NIH-funded researchers are testing interventions to alleviate psychiatric conditions and symptoms, such as agitation, that distress people with Alzheimer’s and their caregivers. The goal is to identify treatments that are safer and more effective than the currently available antipsychotic drugs that are linked to increased risk for stroke and excessive sedation. Agitation, a syndrome that includes anxious, disruptive, or aggressive behavior, is common in the later stages of dementia and often leads to placing a loved one in residential care.
The online Feb. 19, 2014 Journal of the American Medical Association reported results from the NIH-supported Citalopram for Agitation in Alzheimer’s Disease Study (CitAD) clinical trial of the antidepressant citalopram (Celexa, Cipramil) as a possible treatment for Alzheimer’s agitation. Researchers from Johns Hopkins Bayview Medical Center, Baltimore, led the randomized, double-blinded trial involving 186 Alzheimer’s volunteers experiencing agitation. Ninety-four participants at eight sites in the United States and Canada received citalopram in dosages that gradually increased from 10 mg. to up to 30 mg. per day over 9 weeks; 92 participants received placebos. All the trial volunteers and their caregivers received psychosocial interventions, which included educational materials, supportive counseling, and care plans.
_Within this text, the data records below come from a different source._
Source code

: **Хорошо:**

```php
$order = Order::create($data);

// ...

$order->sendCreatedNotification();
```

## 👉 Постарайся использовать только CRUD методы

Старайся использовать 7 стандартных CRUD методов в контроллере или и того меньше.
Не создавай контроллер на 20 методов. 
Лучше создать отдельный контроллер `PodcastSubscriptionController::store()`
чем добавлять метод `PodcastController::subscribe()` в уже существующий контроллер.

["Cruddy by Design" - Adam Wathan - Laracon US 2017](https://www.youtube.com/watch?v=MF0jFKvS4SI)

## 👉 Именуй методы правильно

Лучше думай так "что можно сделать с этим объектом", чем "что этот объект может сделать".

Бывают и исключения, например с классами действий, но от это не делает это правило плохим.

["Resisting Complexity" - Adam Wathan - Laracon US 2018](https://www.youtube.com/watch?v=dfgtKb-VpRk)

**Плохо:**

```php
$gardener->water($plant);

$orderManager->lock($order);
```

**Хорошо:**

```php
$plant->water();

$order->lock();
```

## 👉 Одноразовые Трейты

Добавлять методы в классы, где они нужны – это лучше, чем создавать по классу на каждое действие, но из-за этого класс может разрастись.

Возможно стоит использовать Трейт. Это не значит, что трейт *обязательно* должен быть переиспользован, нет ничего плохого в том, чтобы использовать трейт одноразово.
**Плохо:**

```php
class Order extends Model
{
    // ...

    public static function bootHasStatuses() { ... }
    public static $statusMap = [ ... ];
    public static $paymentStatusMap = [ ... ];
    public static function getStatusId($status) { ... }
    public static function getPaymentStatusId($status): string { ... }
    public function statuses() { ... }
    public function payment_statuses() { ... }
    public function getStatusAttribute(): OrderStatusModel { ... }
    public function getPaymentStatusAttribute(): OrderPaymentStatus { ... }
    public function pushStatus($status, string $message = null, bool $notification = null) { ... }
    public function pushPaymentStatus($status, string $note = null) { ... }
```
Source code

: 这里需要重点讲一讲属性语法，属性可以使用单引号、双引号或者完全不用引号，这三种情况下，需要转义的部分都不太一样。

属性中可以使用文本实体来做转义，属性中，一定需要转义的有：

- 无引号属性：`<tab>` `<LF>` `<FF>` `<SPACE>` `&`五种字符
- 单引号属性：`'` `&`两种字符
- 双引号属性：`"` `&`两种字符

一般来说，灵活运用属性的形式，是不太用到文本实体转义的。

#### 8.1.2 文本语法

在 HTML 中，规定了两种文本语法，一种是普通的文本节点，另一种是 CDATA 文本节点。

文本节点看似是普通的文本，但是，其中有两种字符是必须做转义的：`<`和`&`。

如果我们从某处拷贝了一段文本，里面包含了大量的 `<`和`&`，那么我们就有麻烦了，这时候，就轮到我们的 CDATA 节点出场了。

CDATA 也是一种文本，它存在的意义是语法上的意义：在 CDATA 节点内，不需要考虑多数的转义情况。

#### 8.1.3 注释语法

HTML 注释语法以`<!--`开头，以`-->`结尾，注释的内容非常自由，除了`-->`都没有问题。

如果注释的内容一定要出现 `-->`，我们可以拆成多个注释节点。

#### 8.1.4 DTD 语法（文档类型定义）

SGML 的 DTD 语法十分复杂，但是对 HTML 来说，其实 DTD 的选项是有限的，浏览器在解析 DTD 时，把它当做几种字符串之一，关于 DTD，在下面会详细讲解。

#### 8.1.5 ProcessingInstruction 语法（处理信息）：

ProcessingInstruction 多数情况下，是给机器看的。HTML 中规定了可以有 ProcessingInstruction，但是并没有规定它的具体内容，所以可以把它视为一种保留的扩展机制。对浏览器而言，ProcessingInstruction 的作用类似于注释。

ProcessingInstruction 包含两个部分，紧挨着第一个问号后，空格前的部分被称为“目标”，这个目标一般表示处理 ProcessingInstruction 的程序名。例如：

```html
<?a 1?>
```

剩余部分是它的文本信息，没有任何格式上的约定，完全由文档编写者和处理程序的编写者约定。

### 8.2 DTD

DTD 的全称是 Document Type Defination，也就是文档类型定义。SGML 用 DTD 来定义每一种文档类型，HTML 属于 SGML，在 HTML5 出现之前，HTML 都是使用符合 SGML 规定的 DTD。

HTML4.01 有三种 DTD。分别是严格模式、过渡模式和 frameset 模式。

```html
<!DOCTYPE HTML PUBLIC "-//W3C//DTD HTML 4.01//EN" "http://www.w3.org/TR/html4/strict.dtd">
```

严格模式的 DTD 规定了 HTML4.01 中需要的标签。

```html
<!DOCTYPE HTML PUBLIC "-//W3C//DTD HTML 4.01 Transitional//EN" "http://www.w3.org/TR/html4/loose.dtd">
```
The results were intriguing. About 40 percent of the citalopram group showed significant improvement in agitation symptoms compared to 26 percent of those receiving the placebo. The caregivers of those receiving citalopram also reported feeling less stress. However, citalopram volunteers showed some decline in cognition and heart function. In light of the even greater heart health risks associated with antipsychotic treatments, the researchers concluded that citalopram, especially in lower doses, may be a more effective and safer alternative to treating agitation in Alzheimer’s patients.
Reference: Porsteinsson, A.P., et al. Effect of citalopram on agitation in Alzheimer’s disease: The CitAD randomized clinical trial. JAMA. 2014 Feb. 19;311(7):682-91. doi:10.1001/jama.2014.93.